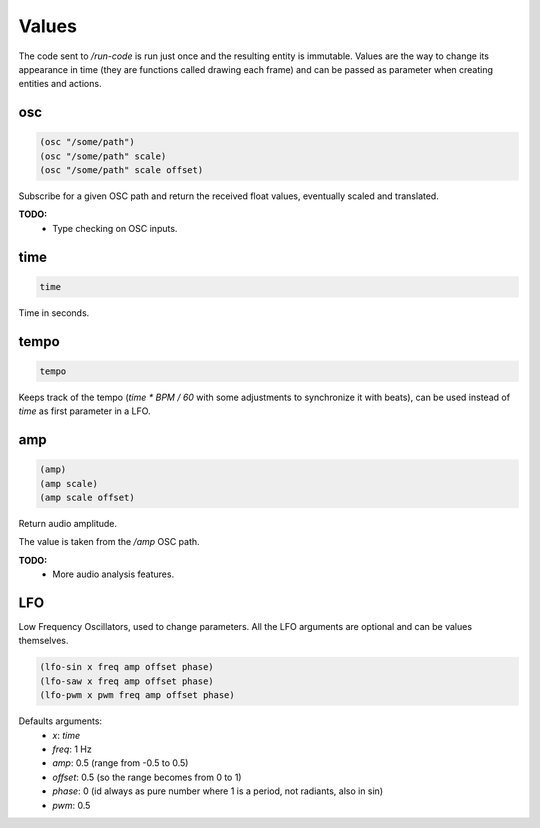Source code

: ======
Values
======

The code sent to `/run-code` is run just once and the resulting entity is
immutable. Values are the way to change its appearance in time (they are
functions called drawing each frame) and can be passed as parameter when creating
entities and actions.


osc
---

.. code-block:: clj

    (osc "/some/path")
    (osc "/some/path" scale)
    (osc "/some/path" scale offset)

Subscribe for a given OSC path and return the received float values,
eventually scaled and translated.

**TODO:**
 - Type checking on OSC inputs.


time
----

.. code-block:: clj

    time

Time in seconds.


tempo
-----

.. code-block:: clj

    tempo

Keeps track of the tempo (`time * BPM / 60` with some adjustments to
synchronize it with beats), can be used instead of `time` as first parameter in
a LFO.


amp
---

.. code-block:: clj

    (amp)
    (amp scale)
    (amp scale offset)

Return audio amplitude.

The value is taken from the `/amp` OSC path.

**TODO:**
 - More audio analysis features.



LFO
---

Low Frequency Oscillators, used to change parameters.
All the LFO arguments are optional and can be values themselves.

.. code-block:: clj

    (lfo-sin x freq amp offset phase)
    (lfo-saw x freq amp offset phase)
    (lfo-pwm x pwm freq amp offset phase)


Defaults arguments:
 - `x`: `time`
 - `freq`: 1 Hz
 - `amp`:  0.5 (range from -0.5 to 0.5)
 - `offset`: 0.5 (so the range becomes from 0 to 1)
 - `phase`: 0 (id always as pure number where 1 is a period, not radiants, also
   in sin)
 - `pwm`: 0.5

| Task prompt |
Each line above that contains the string "range" should be identified and copied.

| Solved exercise |
 - `amp`:  0.5 (range from -0.5 to 0.5)
 - `offset`: 0.5 (so the range becomes from 0 to 1)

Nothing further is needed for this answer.